Parallelization

Force Field X commands are launched using the following syntax:

ffxc [-D<property=value>] <command> [-options] <PDB|XYZ>

Parallelization of the computational work is accomplished using three approaches:

Shared memory parallelization across CPU cores (i.e. multiple threads).
MPI message passing parallelization across compute nodes.
Offload to GPUs via OpenMM.

In many cases, more than one parallelization strategy can be combined. Below each will be discussed separately and in combination.

Shared Memory Parallelization

By default, each FFX process will use all available threads for calculation of the system energy and forces. To explicitly set the number of threads, the syntax is:

ffxc -Dpj.nt=X [-D<property=value>] <command> [-options] <PDB|XYZ>

where X is the number of threads (e.g. 1, 2, etc). Any command that evaluates a system energy and/or forces will usually benefit. The abbreviation pj.nt stands for Parallel Java Number of Threads.

MPI Message Passing Parallelization

By default, FFX executes only a single process. However, for algorithms such as Many-Body rotamer optimization and Thermodynamics, multiple processes can cooperate. To enable this, a "Scheduler" is needed to launch the processes and organize communication between processes. The command to start the Scheduler is:

ffxc Scheduler -p X > scheduler.log & sleep 30s

where X is the number of threads per process (e.g. 1, 2, etc). The number of cores on each node must be divisible by X (e.g. if there are 40 cores, X can be 1, 2, 4, 5, 8, 10 or 20). The "sleep" command allows the Scheduler time to start up before the true FFX command is executed:

ffxc -Dpj.nt=X -Dpj.nn=Y [-D<property=value>] <command> [-options] <PDB|XYZ>

where X must be equivalent between the Scheduler and subsequent FFX command. The flag pj.nn stands for Parallel Java Number of Nodes. The number of requested nodes Y must be equal to or less than the of nodes controlled by the scheduler.

For jobs launched by Sun Grid Engine (SGE), the Scheduler will read in the file pointed to by the environment variable PE_HOSTFILE to determine the IP addresses of nodes where jobs can be scheduled. For example, if the PE_HOSTFILE indicates that SGE has allocated two 40 cores nodes for the job, and the number of threads per process was set to 10, then the FFX job could request anywhere between 1 and 8 processes across two nodes.

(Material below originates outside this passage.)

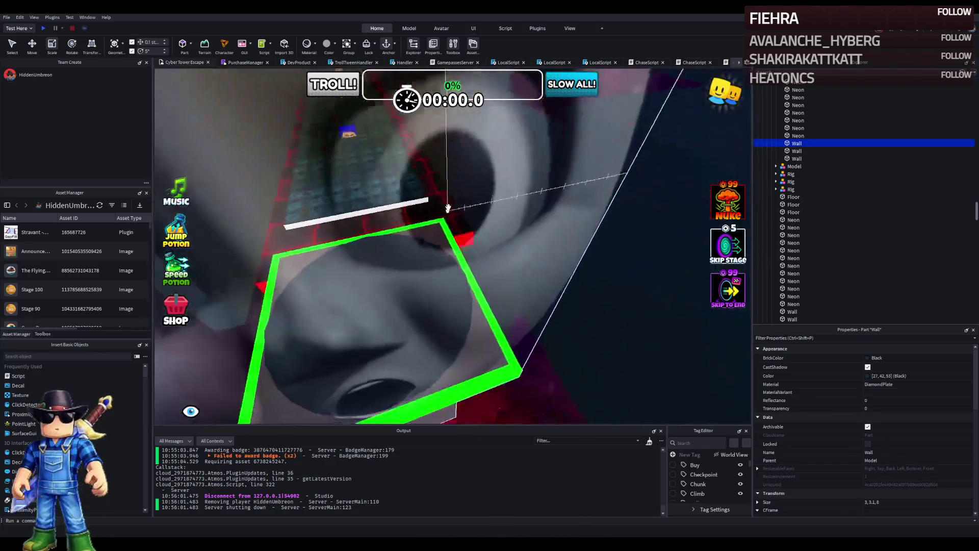
scroll(448, 208, "down", 5)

          Usage: ffxc Scheduler [-hv] [-e=PE_HOSTFILE] [-m=2G] [-p=all] [-P=20617] [-W=8080]
          The Scheduler runs parallel jobs over nodes.
          -e, --hostfile=PE_HOSTFILE Environment variable that points to the host file.
          -h, --help Print this help message.
          -m, --memory=2G String value of -Xmx to pass to worker nodes.
          -p, --pj.nt=all The number of processor cores (threads) per process.
          -P, --port=20617 Set the port the front end server will listen on.
          -v, --verbose Turn on verbose back end logging.
          -W, --webport=8080 Set the port the server will serve a webpage to.

GPU Parallelization

FFX uses the OpenMM API to accelerate energy evaluations, optimization algorithms, dynamics simulations and calculation of free energy differences. Currently, OpenMM 7.3.1 is included with FFX and depends on CUDA version 9.2. To use OpenMM acceleration on a single node (i.e. in the absence of MPI message passing across multipole nodes) example commands include:

ffxc [-D<property=value>] MinimizeOpenMM [-options] <PDB|XYZ>

ffxc [-D<property=value>] DynamicsOpenMM [-options] <PDB|XYZ>

FFX can also make use of multiple GPUs in combination with message passing for Many-Body rotamer optimization and for Thermodynamics (i.e. the Monte Carlo OST algorithm). For Many-Body rotamer optimization across nodes, after starting the Scheduler as described above, the command is

ffxc -Dpj.nn=Y -Dplatform=omm [-D<property=value>] ManyBody [-options] <PDB|XYZ>

If there are multiple GPUs per physical node, an additional flag is needed:

ffxc -Dpj.nn=Y -Dplatform=omm -DnumCudaDevices=Z [-D<property=value>] ManyBody [-options] <PDB|XYZ>

where Z is the number of nVidia GPUs. Finally, the command for GPU accelerated Thermodynamics is:

ffxc -Dpj.nn=Y -Dplatform=omm -DnumCudaDevices=Z [-D<property=value>] Thermodynamics --mc
          [-options] <PDB|XYZ>

Note the use of the --mc flag.